--- TO DO ---
1. Name every factor that the passage on consumer spending gives to explain why sales increases were strongest for online spending and building materials stores.
2. Carry the passage on consumer spending forward, beginning after its last sentence.

--- PROVIDED PASSAGE ---
--- START ---

Spending gains were widespread with the exception of sporting goods and department stores. Big-box discounters’ sales did much better than traditional department stores’, which anyone who went into one last month noticed.

Sales increases were strongest for online spending and building materials stores. That reflects the shift from bricks to clicks, repairs following the severe fires in California and an emerging boom in remodeling. A dearth of move-in quality houses for sale has forced many buyers to invest in properties that need a lot of work. This is at the same time that many existing homeowners are opting to add on instead of trading up in a market with little selection and escalating prices. Home values have continue to rise nearly three times the pace of overall inflation.

We spent more on eating and drinking out, part of the strength we’ve seen in travel spending. Consumers were able to afford to travel to and away from their families during the holiday season. The only glitch was heavy storms during the first week of January, which likely delayed some vacationers from returning home. Most of those losses were recouped as the storms abated, particularly in the South.

--- END ---

--- DATA FOR ANALYSIS ---
--- START ---

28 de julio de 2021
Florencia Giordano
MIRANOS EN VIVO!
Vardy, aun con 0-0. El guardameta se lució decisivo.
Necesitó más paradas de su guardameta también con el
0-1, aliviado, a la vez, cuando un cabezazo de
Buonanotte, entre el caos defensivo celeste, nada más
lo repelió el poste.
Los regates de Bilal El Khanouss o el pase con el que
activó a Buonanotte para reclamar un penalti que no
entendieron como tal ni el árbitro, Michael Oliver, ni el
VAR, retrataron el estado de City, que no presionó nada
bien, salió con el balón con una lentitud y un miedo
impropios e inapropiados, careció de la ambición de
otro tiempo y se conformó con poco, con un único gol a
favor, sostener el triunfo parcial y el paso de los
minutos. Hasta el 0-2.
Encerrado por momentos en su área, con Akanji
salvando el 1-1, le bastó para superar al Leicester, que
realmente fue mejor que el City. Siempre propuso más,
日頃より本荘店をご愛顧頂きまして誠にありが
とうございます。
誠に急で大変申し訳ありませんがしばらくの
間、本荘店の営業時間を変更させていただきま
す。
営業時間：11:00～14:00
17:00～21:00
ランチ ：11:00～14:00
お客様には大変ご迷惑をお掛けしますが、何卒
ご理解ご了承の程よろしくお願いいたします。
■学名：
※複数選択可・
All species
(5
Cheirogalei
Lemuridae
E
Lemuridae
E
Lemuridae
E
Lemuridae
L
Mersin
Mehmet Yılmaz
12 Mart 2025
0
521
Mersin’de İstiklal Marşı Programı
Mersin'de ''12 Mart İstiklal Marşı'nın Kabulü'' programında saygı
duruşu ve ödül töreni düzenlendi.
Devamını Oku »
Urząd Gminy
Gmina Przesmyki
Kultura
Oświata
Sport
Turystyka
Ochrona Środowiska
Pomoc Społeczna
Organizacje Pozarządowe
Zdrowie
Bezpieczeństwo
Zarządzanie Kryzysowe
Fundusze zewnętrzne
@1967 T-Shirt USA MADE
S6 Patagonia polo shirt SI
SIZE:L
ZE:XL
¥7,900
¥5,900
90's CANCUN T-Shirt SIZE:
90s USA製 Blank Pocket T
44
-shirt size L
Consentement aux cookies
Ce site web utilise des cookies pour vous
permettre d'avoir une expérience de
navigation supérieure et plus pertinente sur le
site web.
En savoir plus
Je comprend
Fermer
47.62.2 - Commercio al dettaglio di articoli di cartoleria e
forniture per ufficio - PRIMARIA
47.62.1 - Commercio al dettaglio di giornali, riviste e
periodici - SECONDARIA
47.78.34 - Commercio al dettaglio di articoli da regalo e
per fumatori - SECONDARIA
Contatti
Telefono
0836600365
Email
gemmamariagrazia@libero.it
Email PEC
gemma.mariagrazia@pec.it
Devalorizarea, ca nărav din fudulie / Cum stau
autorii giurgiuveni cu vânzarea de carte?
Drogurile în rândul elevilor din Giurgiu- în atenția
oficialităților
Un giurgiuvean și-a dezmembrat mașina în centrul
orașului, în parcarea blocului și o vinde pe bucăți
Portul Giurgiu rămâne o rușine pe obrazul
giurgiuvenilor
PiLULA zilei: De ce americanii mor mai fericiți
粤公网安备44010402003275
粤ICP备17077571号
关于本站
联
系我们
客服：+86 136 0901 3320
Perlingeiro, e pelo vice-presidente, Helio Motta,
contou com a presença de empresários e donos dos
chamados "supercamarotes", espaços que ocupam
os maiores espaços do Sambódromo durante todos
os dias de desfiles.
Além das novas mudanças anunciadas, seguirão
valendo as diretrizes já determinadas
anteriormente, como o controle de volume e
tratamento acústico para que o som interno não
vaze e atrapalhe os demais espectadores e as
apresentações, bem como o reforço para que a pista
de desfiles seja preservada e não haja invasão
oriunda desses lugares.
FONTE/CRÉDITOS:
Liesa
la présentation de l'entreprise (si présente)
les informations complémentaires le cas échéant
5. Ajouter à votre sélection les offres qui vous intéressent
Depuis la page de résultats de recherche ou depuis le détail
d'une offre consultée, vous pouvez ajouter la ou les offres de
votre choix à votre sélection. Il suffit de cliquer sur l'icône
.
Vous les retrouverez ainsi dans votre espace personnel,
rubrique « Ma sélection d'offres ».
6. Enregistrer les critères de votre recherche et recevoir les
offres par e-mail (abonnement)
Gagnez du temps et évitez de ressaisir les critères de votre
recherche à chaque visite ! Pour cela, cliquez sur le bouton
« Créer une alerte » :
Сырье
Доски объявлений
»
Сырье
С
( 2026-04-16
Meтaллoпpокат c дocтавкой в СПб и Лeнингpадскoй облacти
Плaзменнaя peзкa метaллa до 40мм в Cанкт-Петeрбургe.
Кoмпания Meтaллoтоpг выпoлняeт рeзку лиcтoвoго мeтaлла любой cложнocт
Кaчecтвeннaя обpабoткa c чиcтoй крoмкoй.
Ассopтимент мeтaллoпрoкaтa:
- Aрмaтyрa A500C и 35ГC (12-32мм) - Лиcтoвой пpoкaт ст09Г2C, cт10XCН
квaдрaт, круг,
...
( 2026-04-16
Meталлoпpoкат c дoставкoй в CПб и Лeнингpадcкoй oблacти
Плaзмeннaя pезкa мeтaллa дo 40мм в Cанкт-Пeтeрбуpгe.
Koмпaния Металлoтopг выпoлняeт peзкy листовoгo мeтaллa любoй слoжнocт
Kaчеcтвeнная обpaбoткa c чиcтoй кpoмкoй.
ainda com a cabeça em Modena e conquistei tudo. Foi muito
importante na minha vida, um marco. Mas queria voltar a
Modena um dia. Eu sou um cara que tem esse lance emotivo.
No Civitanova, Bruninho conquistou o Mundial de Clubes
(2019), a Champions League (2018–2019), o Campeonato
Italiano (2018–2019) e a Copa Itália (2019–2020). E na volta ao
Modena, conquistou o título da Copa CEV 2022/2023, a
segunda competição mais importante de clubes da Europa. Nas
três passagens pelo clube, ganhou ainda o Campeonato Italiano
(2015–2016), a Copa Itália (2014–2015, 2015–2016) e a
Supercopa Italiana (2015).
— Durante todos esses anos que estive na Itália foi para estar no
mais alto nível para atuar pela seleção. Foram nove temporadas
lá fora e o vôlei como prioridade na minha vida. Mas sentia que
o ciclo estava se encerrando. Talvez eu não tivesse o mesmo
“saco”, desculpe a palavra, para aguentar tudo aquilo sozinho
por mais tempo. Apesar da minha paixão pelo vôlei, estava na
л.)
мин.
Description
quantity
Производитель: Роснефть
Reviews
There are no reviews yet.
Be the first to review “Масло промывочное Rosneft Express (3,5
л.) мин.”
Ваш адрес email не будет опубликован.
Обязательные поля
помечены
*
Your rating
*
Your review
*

--- END ---

--- ANSWERS IN ORDER ---
1.
- The shift from bricks to clicks
- Repairs following the severe fires in California
- An emerging boom in remodeling

2.
December’s Consumer Price Index (CPI) rose 0.1%, slightly weaker than expected. Year-over-year gains moderated by 0.1% to a 2.1% pace. That was the primary reason for the moderation in overall inflation. We expect the drop in energy prices to reverse as we move into January.

Core CPI (excluding food and energy) rose 0.3%, slightly more than expected. Year-over-year gains edged up 0.1% to 1.8%. That is welcome news to many on the Federal Reserve who are looking for a warming trend in inflation. They watch core inflation closely, as it is the best predictor of overall inflation.

Notable increases in the core measures of inflation included prescription drug prices and the cost of vehicle insurance. (Damages created by last year’s hurricanes and devastating fires will be pushing up insurance costs for all of us.)